For all the Phyloseq import functions, including qza_to_phyloseq(), all the input data is joined based on SampleIDs and FeatureIDs that overlap. This means that if some ASVs are missing from the tree, for example, then they would be dropped from the feature table and taxonomy table.

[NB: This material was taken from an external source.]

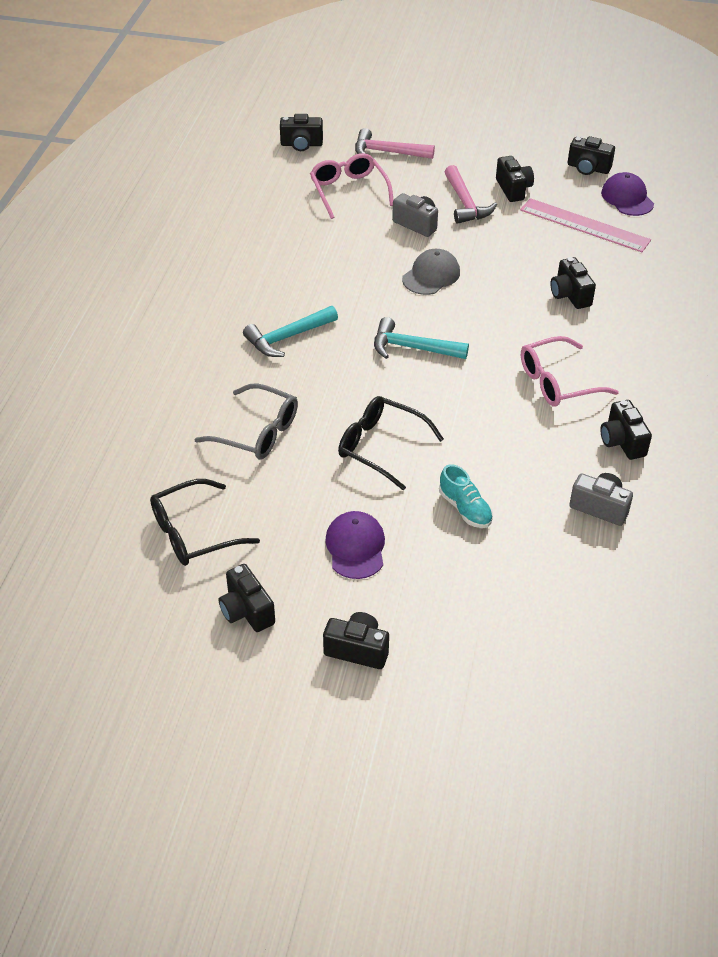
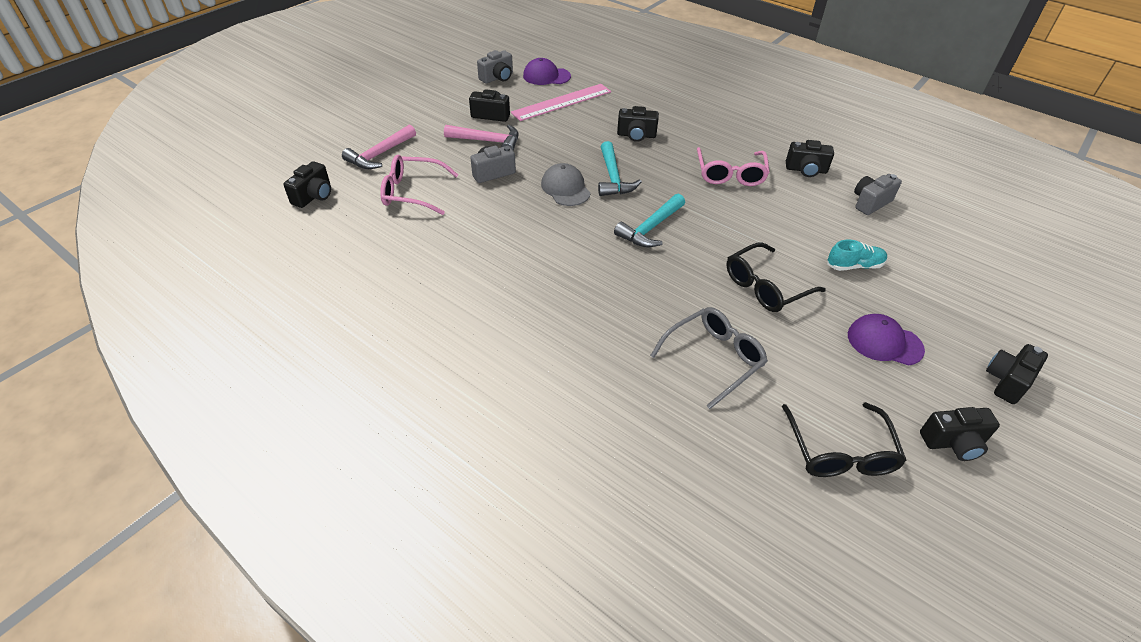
camera: 65 degrees left, 0 degrees up
(287, 337) = (591, 296): turquoise hammer -> turquoise hammer (613, 178)
(588, 168) = (497, 78): black camera -> grey camera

This 'inner join' during import silently drops all non-matching data!! :scream_cat:

I wonder if that's what happened here. Try importing these one at a time and check to see if all SampleIDs and FeatureIDs match.

1 Like

Hi @colinbrislawn,

Thank you for your response.

I think I know now why the taxon prefix is missing, it is because of parse_taxonomy() function inside the qza_to_phyloseq(). :sweat_smile:

However, to my understanding, this line in parse_taxonomy(), should also corrects leading d__ in taxonomy2.qza there. Is it something else?

I will try it.

1 Like

You are correct. As Mike reminded me:

there is a set of options within phyloseq to parse the taxonomic information. By default it expects GreenGenese labels: k__...; p__...; c__...; ..., this is why all of the labels but the d__ are missing.

This should not change featureIDs, so investigating the inner join is still a good idea!